Cydistinae

Scientific classification
- Kingdom: Animalia
- Phylum: Arthropoda
- Clade: Pancrustacea
- Class: Insecta
- Order: Coleoptera
- Suborder: Polyphaga
- Infraorder: Elateriformia
- Superfamily: Elateroidea
- Family: Phengodidae
- Subfamily: Cydistinae Paulus, 1972
- Genera: Cydistus 6 spp. Microcydistus 1 sp.

= Cydistinae =

Subfamily of beetles

The Cydistinae are a subfamily of phengodid beetles (Phengodidae) commonly known as glowworms. It contains the genera Cydistus and Microcydistus. The Cydistinae were until recently, incertae sedis due to their strange morphological characteristics, however molecular phylogenetics have shown them to be members of the Phengodidae. Unlike other Phengogidae, which are found exclusively in the Americas, Cydistinae are found in western Asia, including Southern and eastern Turkey, Jordan, Israel, Iraq, Iran, and possibly Syria.

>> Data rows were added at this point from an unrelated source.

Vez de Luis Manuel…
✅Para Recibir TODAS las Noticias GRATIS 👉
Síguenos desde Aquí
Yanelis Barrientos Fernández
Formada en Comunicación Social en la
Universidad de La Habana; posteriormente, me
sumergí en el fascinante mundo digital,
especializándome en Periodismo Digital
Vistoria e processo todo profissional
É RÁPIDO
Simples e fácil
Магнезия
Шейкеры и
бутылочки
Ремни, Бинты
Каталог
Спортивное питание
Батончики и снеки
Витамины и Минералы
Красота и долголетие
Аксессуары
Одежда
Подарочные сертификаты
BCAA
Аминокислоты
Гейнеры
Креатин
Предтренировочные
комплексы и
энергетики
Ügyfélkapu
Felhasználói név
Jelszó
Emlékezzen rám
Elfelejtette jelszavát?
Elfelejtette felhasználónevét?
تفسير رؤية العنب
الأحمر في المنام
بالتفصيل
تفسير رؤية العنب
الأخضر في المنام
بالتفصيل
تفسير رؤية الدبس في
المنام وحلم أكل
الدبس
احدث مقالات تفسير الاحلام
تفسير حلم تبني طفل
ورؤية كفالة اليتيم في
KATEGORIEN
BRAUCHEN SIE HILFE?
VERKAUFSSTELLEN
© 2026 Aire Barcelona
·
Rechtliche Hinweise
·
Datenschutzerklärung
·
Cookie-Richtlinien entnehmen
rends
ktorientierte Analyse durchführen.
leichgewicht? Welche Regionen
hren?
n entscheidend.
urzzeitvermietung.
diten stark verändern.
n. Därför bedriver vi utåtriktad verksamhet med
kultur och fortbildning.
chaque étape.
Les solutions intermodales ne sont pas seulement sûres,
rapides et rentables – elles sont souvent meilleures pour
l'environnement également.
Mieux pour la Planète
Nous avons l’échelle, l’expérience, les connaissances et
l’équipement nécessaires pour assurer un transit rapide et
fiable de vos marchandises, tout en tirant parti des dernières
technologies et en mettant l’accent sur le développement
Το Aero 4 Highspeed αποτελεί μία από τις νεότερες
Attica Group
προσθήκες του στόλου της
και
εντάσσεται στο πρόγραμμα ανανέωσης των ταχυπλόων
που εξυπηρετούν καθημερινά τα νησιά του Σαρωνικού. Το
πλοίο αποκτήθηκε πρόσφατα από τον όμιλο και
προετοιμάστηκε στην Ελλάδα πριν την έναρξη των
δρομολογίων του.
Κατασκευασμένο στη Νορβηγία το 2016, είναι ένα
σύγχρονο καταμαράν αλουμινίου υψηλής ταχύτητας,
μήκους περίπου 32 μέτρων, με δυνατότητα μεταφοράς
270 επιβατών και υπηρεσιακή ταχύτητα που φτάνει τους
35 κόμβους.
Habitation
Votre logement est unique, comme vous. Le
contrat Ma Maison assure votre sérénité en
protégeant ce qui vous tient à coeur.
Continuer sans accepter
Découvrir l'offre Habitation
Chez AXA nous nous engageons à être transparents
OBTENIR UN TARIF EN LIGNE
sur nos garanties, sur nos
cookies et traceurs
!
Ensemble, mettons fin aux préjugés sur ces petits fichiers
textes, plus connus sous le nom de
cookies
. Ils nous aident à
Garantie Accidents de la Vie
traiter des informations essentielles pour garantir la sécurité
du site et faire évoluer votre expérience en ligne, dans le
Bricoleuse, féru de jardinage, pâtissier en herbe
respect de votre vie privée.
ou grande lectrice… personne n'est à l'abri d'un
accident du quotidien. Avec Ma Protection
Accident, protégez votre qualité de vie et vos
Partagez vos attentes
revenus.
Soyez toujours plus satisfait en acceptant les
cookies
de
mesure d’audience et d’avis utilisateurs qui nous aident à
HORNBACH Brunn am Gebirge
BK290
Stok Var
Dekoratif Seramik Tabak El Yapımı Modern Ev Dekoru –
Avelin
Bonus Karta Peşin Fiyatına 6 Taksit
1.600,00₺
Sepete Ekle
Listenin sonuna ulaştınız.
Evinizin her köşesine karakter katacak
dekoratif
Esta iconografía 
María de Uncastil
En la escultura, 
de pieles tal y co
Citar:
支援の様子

The biology of Cydistinae larva and adult females are not known, as only adult males have been described thus far. But, given that all the known larvae and neotenic larva-like females of the closely related Rhagophthalmidae and Phengodidae are bioluminescent, live in leaf litter and soil, and feed on millipedes, the larva and females of the Cydistinae likely possess similar characteristics.

The Cydistinae represent the earliest diverging lineage of the Phengodidae yet known, and are also sister to the Rhagophthalmidae.